Self-Awareness is Hard
Self-awareness is hard. My work with people requires loads of it; a real willingness to dig in and question themselves and think about all the implications of how they are behaving and getting things done. I have such consistent respect, even awe, as I do this work with people because I know it’s all too easy not to do it.
How well do you know yourself?
Who are the people you know really well in your life?
Your spouse? Your parents? Your best friend? As you contemplate your most intimate, secret-keeping, mind-reading relationships, do you think of the relationship you have with yourself? Chances are you don’t. The level of emotional self-awareness necessary to truly know, let alone love, yourself isn’t easy to achieve.
Yet, it’s so easy, isn’t it, to have everyone else in your life “figured out.” You predict their thoughts and behaviors. You know why they do what they do. You’ve just been around them so long you can read them like a book.
You may even be “that person” all your friends turn to for a listening ear, comforting shoulder, and sound wisdom. You know what they’re feeling and why. Some people are just that “in touch.”
But how well do you have yourself figured out? Do you have a grasp of why you feel what you feel and do what you do? Can you read yourself the way you (think) you can read others?
Emotional self-awareness is the foundational element of emotional intelligence, which is a cluster of abilities that makes emotional regulation possible. But self-awareness is perhaps the most difficult element to develop.
Self-awareness is the ability to see yourself clearly and objectively.

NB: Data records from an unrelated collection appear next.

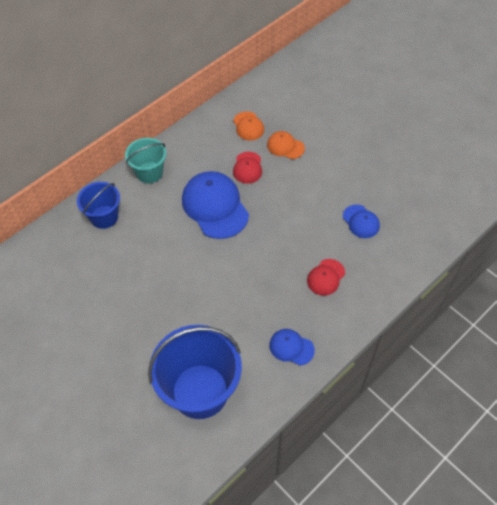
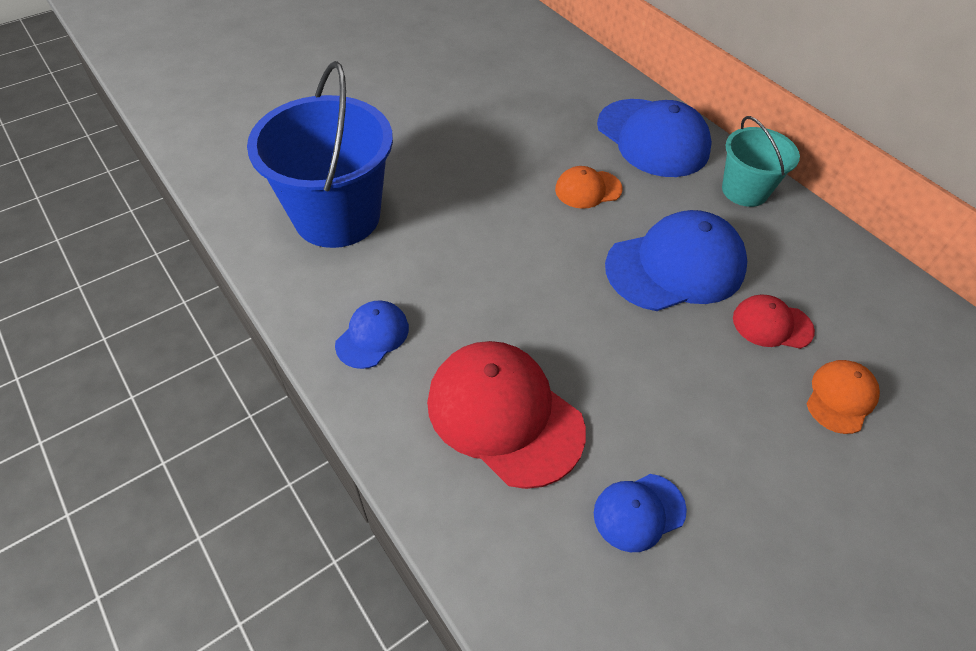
camera: 95 degrees right, 5 degrees down
(104, 217) = (652, 138): blue bucket -> blue cap
(248, 126) = (885, 339): orange cap -> orange cap (588, 189)
(326, 277) = (504, 415): red cap -> red cap, size x1.94

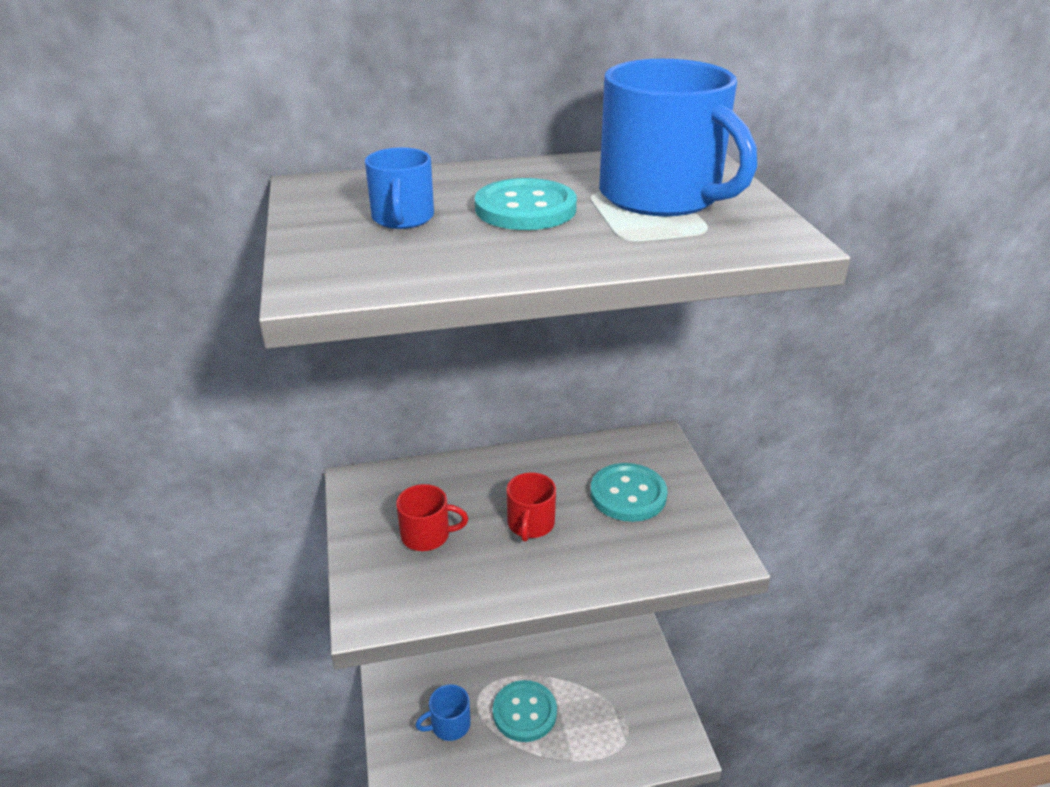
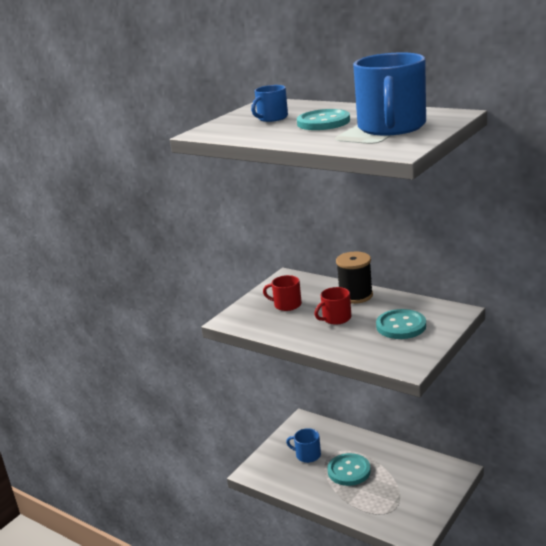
camera: 50 degrees right, 10 degrees down
(427, 535) = (287, 305): red mug -> red mug turned 150 degrees clockwise
(505, 472) = (355, 295): none -> black spool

And learning how to be more self-aware starts with a u-turn that drives your focus inward.
And therein lies the rub.
For as much as we live in a me-me-me culture, most people back away from the real “me work” that leads to emotional self-awareness.
Duval and Wicklund’s Self-Awareness Theory is based on the idea that you are not your thoughts, but are a separate entity that observes your thoughts. You “self-evaluate” by thinking about whether your thoughts, feelings, and actions align with your values or “standards.”
By “comparing against your standards of correctness,” you know if you are in alignment with your standards or need to make changes.
The more self-aware a person is, the more likely that person is to make behavioral adjustments when necessary. Her/his goal is to reduce the discrepancy between standards (morals, ethics, performance goals) and thoughts/words/behaviors.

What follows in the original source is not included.